A soja promete novamente crescimento excepcional, de 27,4%, devendo manter em alta o agronegócio, que em 2020 aumentou as vendas ao exterior em 6%, contra queda geral de 6,1%. Com os esperados US$ 237,3 bilhões em exportações, a AEB antevê superávit de US$ 69 bilhões na balança comercial em 2021 – 33% acima dos US$ 51,8 bilhões estimados em 2020 –, já que o valor previsto das importações é de US$ 168,3 bilhões, correspondentes a aumento de 7,3% em relação aos US$ 156,9 milhões do ano passado.
As projeções levam em conta taxa cambial entre R$4,80 e R$5,60 e o cenário presente do comércio internacional, passível de oscilações associadas ao ritmo da recuperação dos produtos internos brutos (PIBs) dos países que lideram o mercado global, em resposta ao avanço da vacinação contra a Covid-19. “O ano é promissor. Se as previsões se confirmarem, o comércio exterior vai dar contribuição positiva ao PIB, ao contrário dos anos anteriores”, afirma o Presidente- Executivo da AEB, José Augusto de Castro, referindo-se ao aumento tanto das exportações quanto das importações.
Castro observa que, apesar de produtos como a soja terem elevado o volume comercializado para o exterior, o principal fator favorável a bons resultados para as vendas externas do País é o aumento dos preços internacionais, como o da oleaginosa, do minério de ferro e do petróleo, que correspondem, juntos, a cerca de 40% do valor das exportações.
O olhar positivo em relação às vendas externas em 2021 é compartilhado pela especialista em comércio global Lia Valls Pereira. Professora de Economia da Universidade Estadual do Rio de Janeiro (UERJ), pesquisadora do Instituto Brasileiro de Economia da Fundação Getulio Vargas (Ibre/FGV) e integrante do Núcleo de Multilaterismo do Centro Brasileiro de Relações Internacionais (Cebri), ela acredita que, “pelo lado das commodities, as perspectivas continuam boas”, já que a China, principal parceiro comercial do Brasil, deverá ampliar seu PIB em 7,9%, segundo projeção do Banco Mundial.
APOSTA NAS COMMODITIES
Lia Valls salienta que as commodities respondem por 60% das exportações do Brasil e que alguns desses produtos tiveram alta não somente de receita em 2020, por conta do aumento de preços no mercado internacional, mas também de volumes comercializados. Na comparação entre as quantidades vendidas ao exterior em 2019 e no ano passado, a soja saltou de 73,4 milhões de toneladas para 83 milhões (acréscimo de 13%); o petróleo, de 60 milhões para 70,6 milhões (18,5%) e a carne bovina e derivados, de 1,9 milhão de toneladas para 2 milhões (8%).

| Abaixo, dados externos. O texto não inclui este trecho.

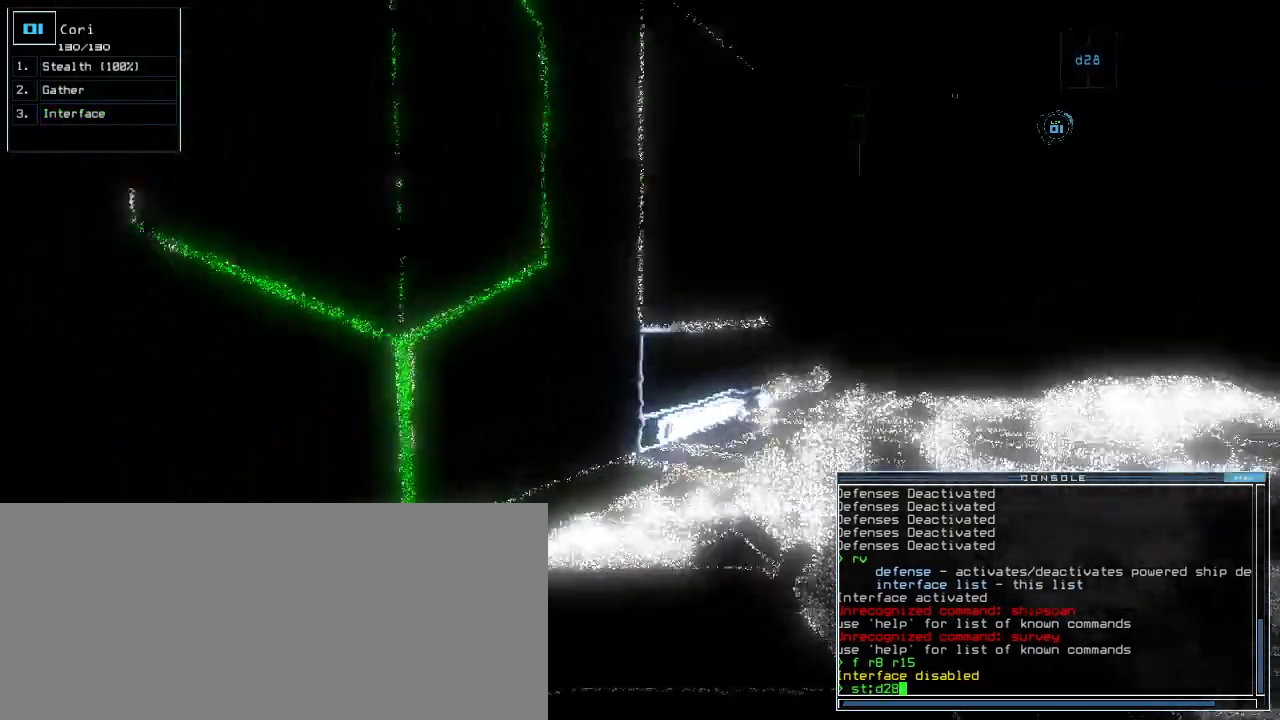
Gameplay with keyboard; each line is a JSON object with the keys held at the frame after it. "events" lists presses ("down") and releases ("up") of ".", "0", "1", "2", "3", "4", "5", "6", "7", "8", "9", "a", "b", "backspace", "c", "caps_lock", "comma", "ctrl_l", "ctrl_r", "d", "down", "e", "equals", "escape", "f", "g", "h", "i", "j", "k", "l", "left", "m", "minus", "n", "o", "p", "q", "quote", "r", "return", "right", "s", "semicolon", "shift_l", "shift_r", "space", "t", "tab", "tilde", "u", "up", "v", "w", "x", "y" and "z" between this image and that frame as [ms after this image, input, new state], when the widget could be followed in between. No other keys are recorded. Mouse input is not recorded.
{"keys": ["left", "up"], "events": [[20, "left", "up"], [440, "left", "down"]]}
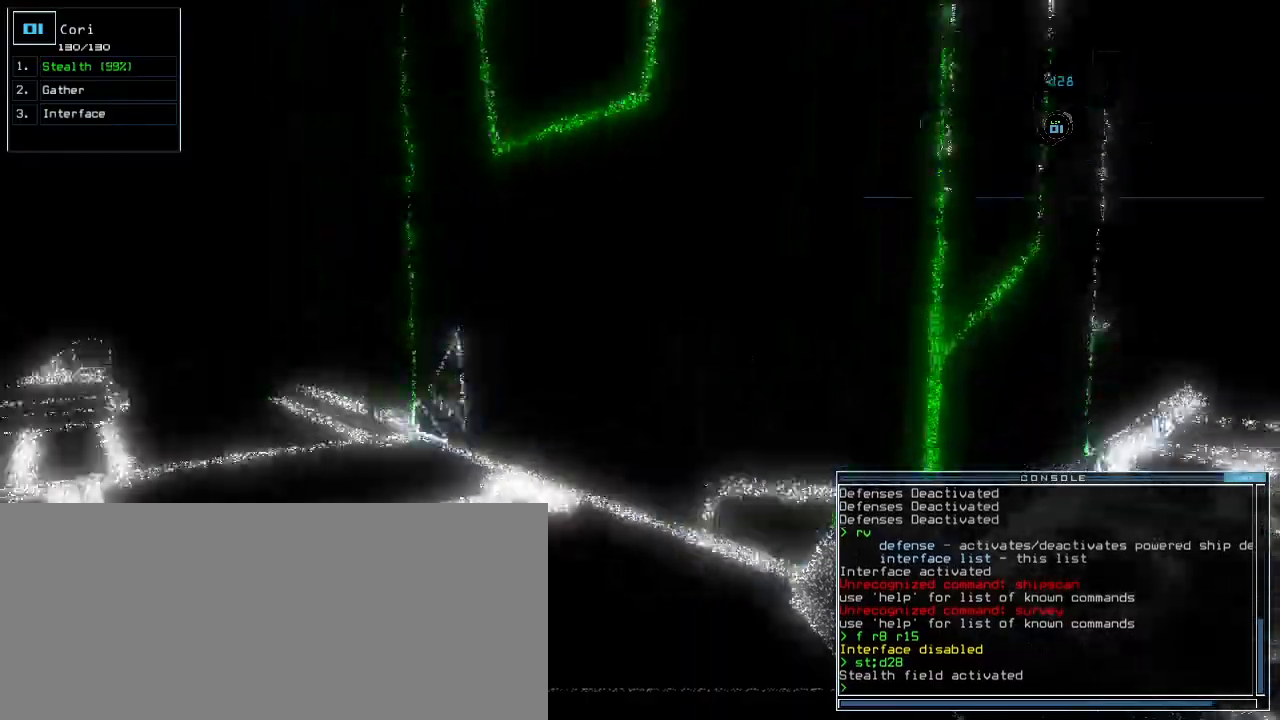
{"keys": ["up"], "events": [[240, "left", "up"]]}
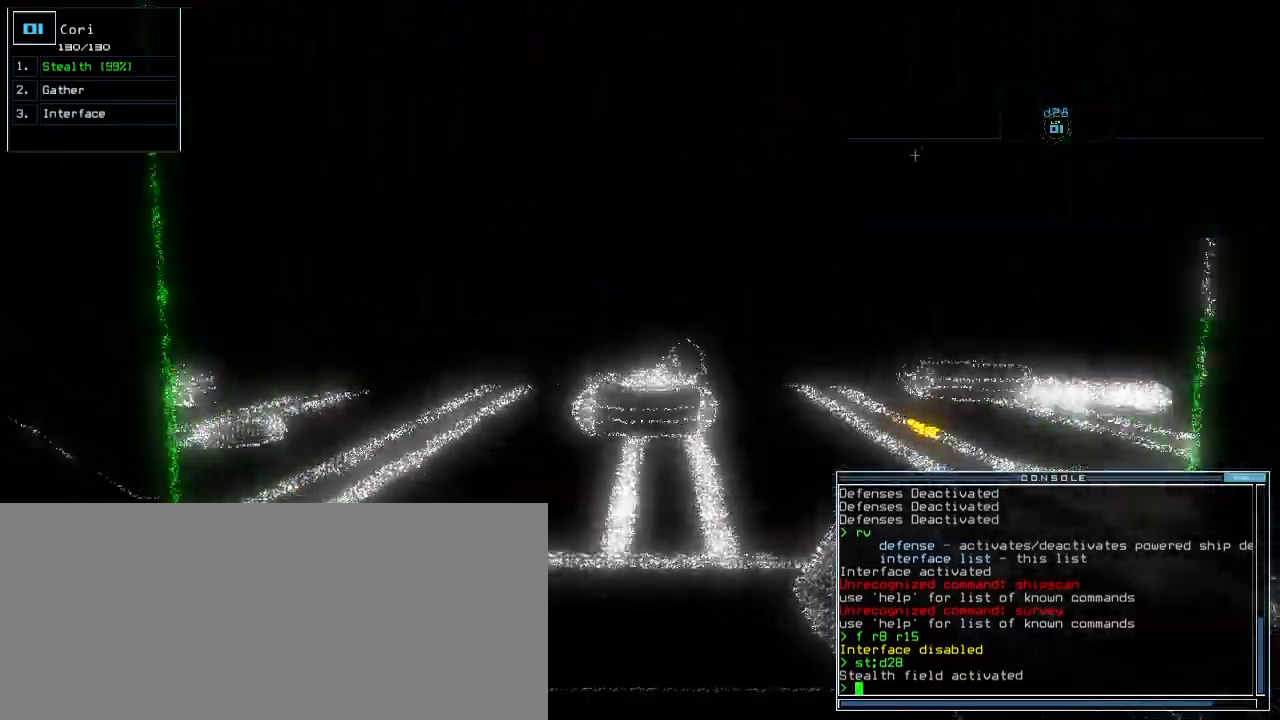
{"keys": ["right", "up"], "events": [[460, "right", "down"]]}
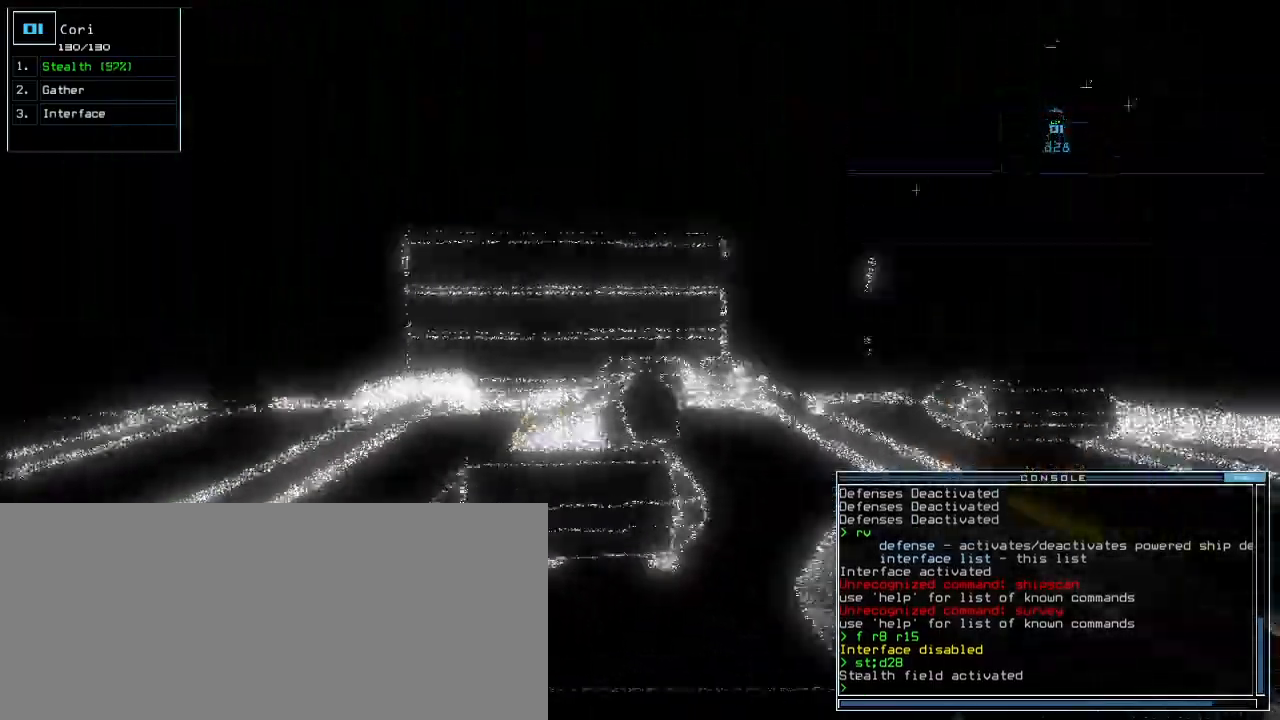
{"keys": ["up"], "events": [[300, "right", "up"]]}
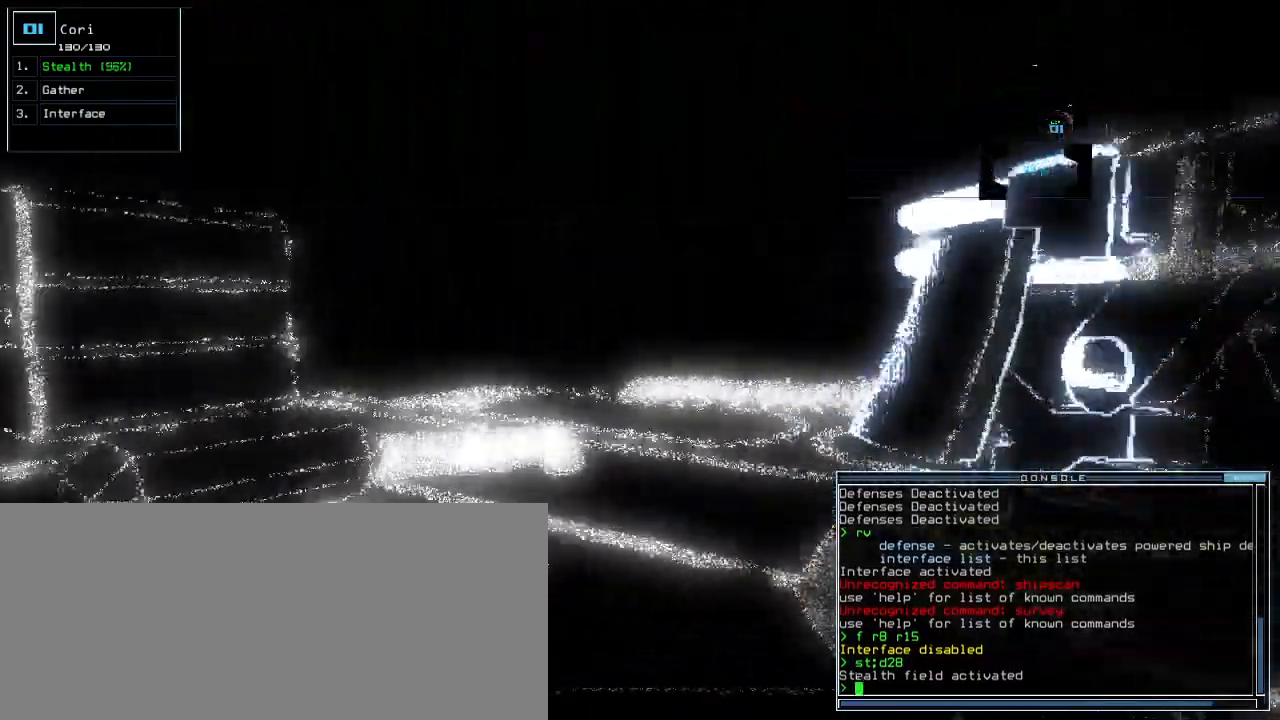
{"keys": ["up"]}
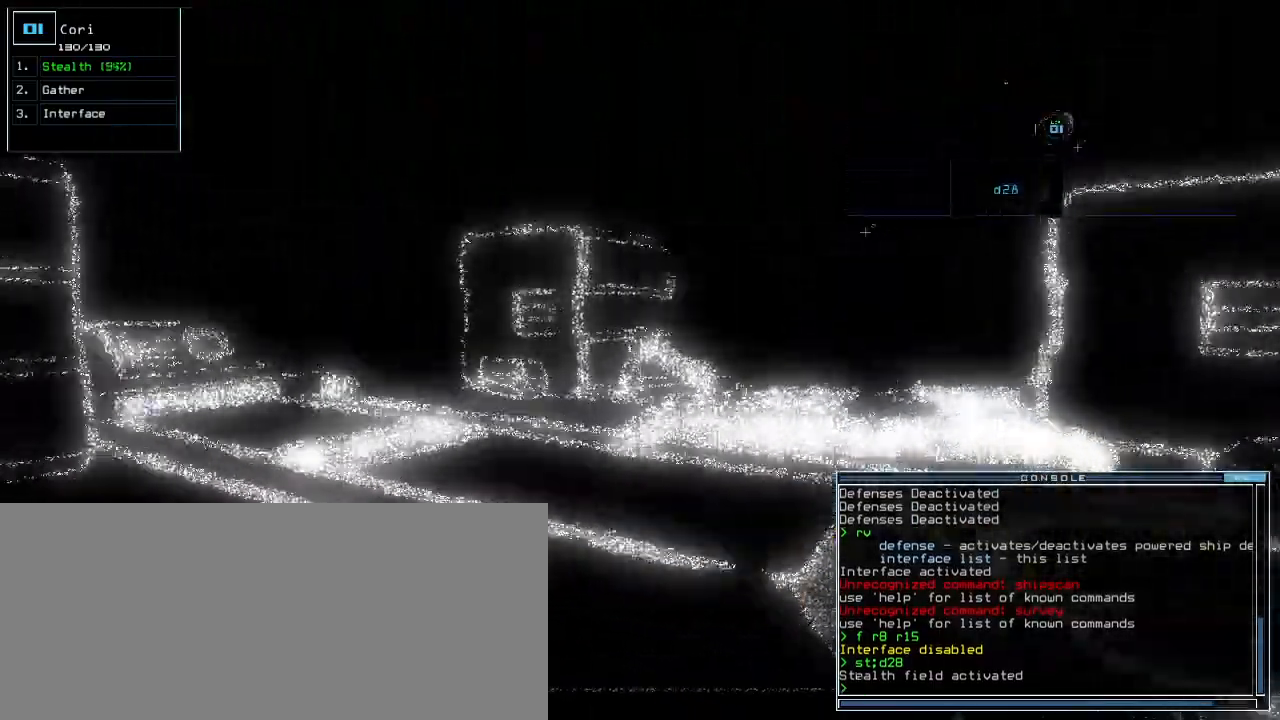
{"keys": ["c", "return", "up"]}
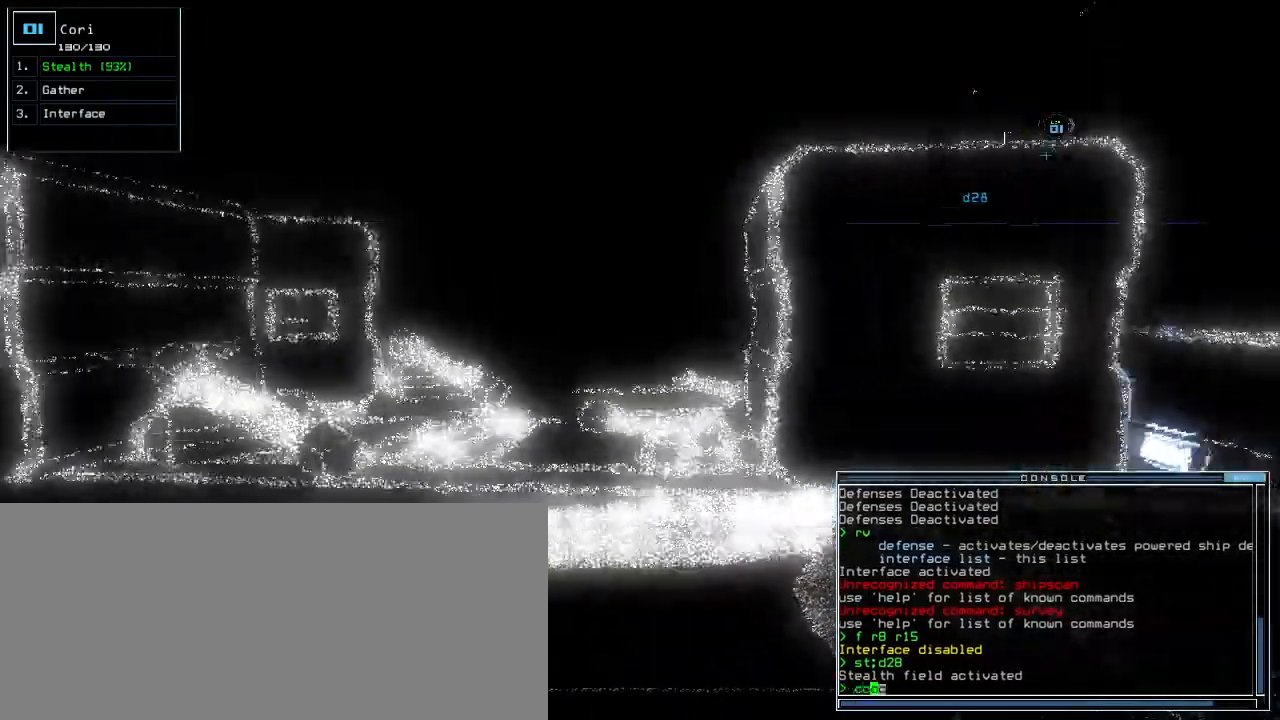
{"keys": ["right", "up"], "events": [[20, "c", "up"], [60, "return", "up"], [200, "left", "down"], [280, "left", "up"], [500, "right", "down"]]}
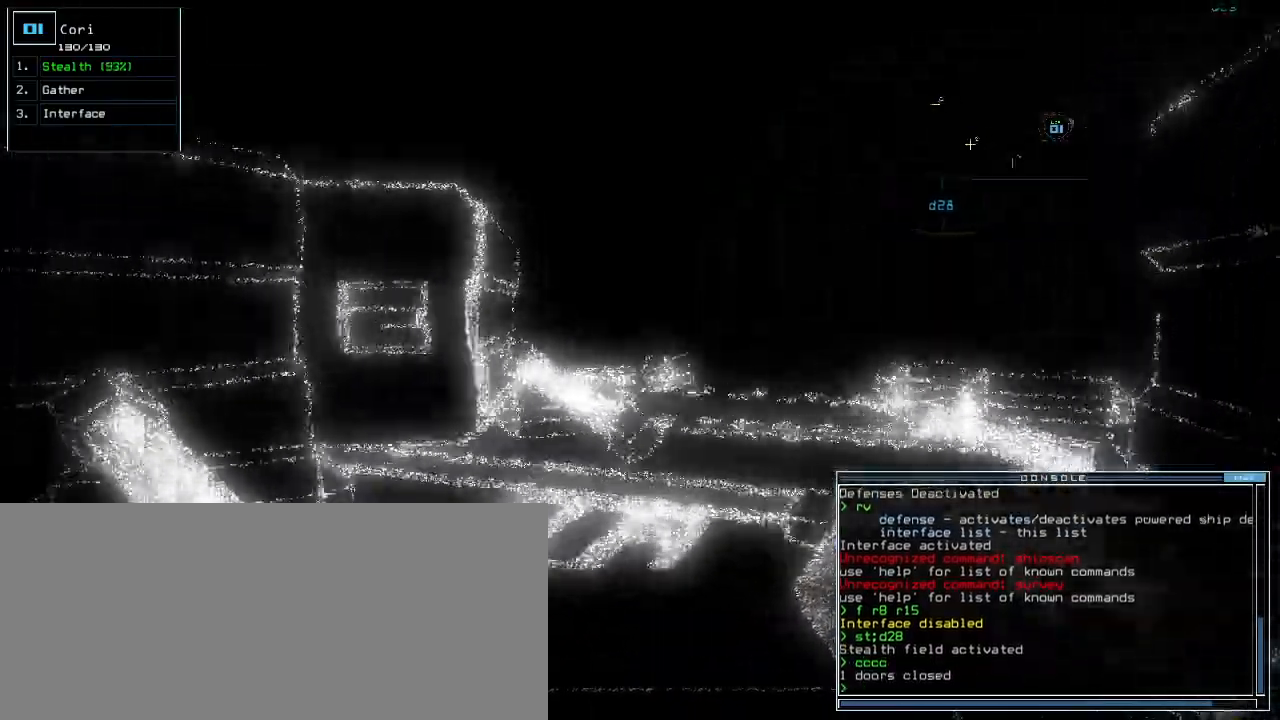
{"keys": ["up"], "events": [[80, "right", "up"]]}
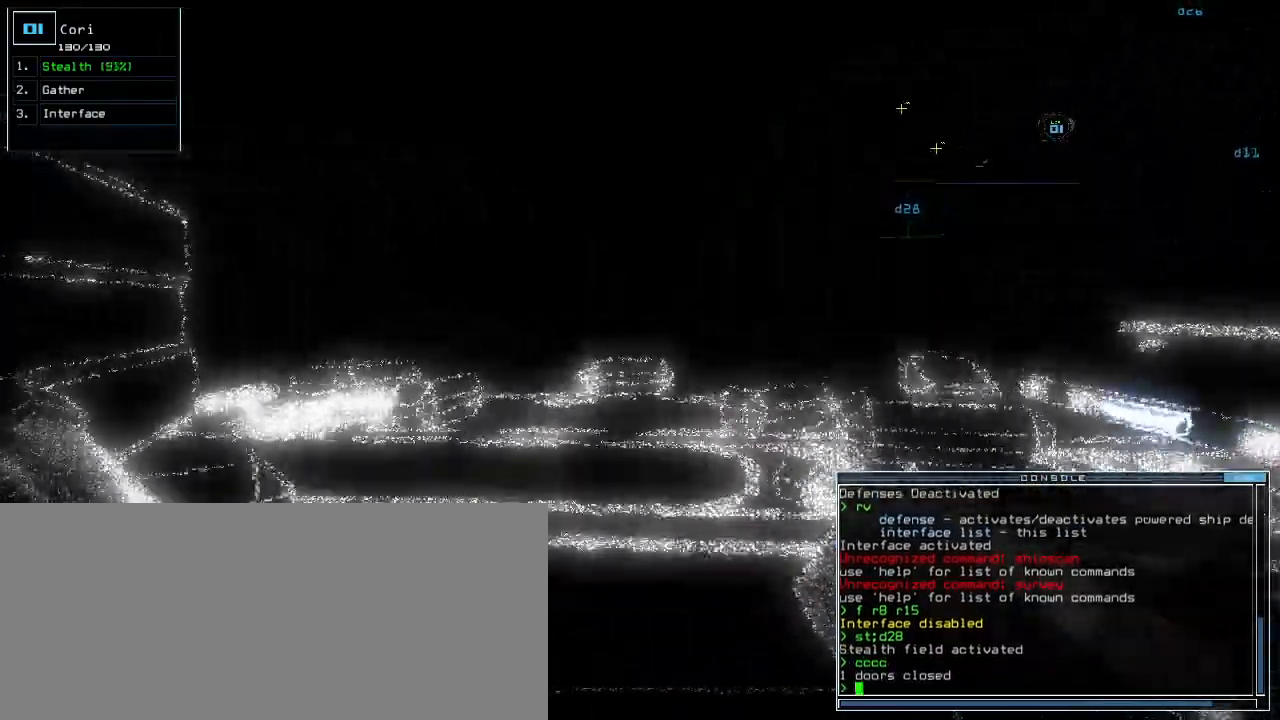
{"keys": ["up"], "events": [[180, "right", "down"], [240, "right", "up"]]}
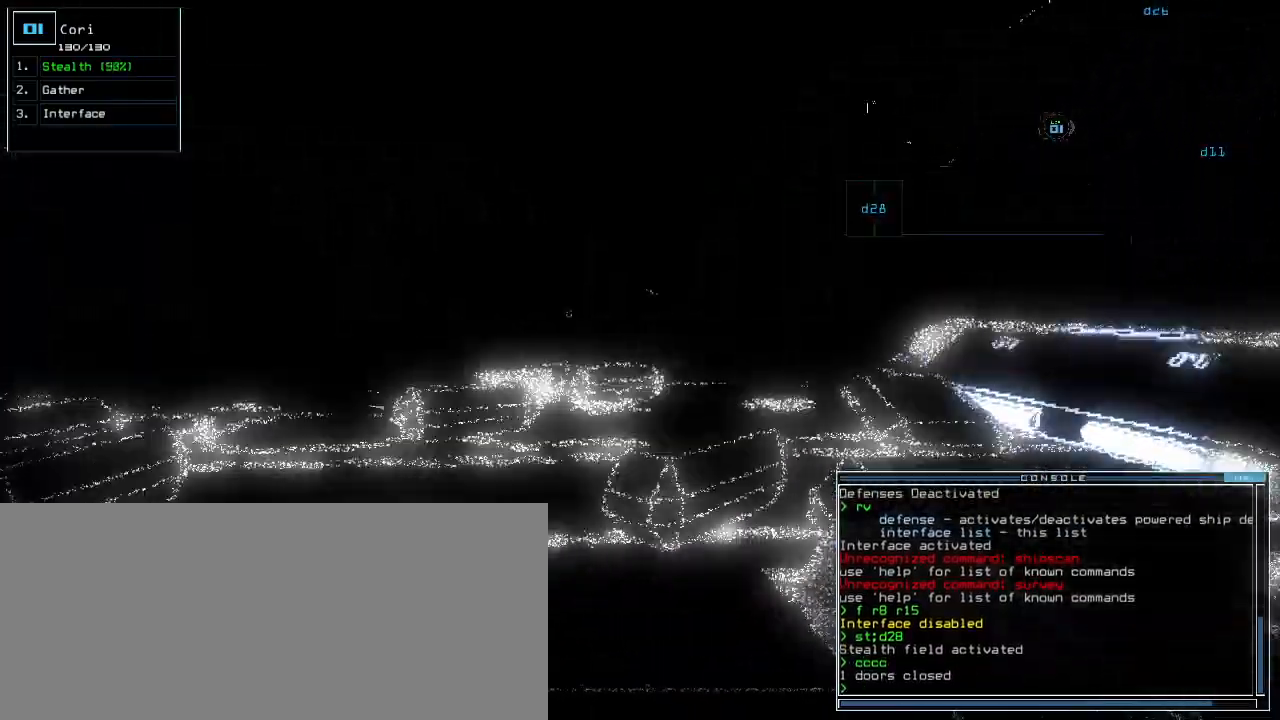
{"keys": ["up"], "events": []}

A tendência de crescimento deve prosseguir, garantida pela produção nacional. O carro-chefe das vendas brasileiras continua sendo a indústria de transformação, que, de acordo com a AEB, deve ter saldo de US$ 121,3 bilhões – aumento de 6,4% em relação aos US$ 114 milhões de vendas ao exterior em 2020. O segmento inclui produtos como açúcar, carne bovina e suína, frango, farelo de soja, celulose, óleo combustível de petróleo, ouro e ferro gusa.
A indústria extrativa, puxada por commodities como minério de ferro e o petróleo bruto, aparece em segundo lugar nas previsões da associação, com US$ 63,1 bilhões, equivalentes a acréscimo de 29% sobre os US$ 48,9 bilhões estimados no ano passado. O grande destaque das exportações é, porém, a soja em grão, que deve ser o produto-líder das vendas pelo sétimo ano consecutivo, tendo puxado em 2020 o desempenho do segmento agropecuário, para o qual a AEB aposta em crescimento de 15,5% neste ano, de US$ 45 bilhões para US$ 52 bilhões. A expectativa é de que o País venderá 85 milhões de toneladas da oleaginosa no exterior ao longo do ano, com U$$ 36,5 bilhões em divisas, superando em 27,4% os US$ 28,7 bilhões recebidos e em 2,4% as 83 milhões de toneladas comercializadas em 2020.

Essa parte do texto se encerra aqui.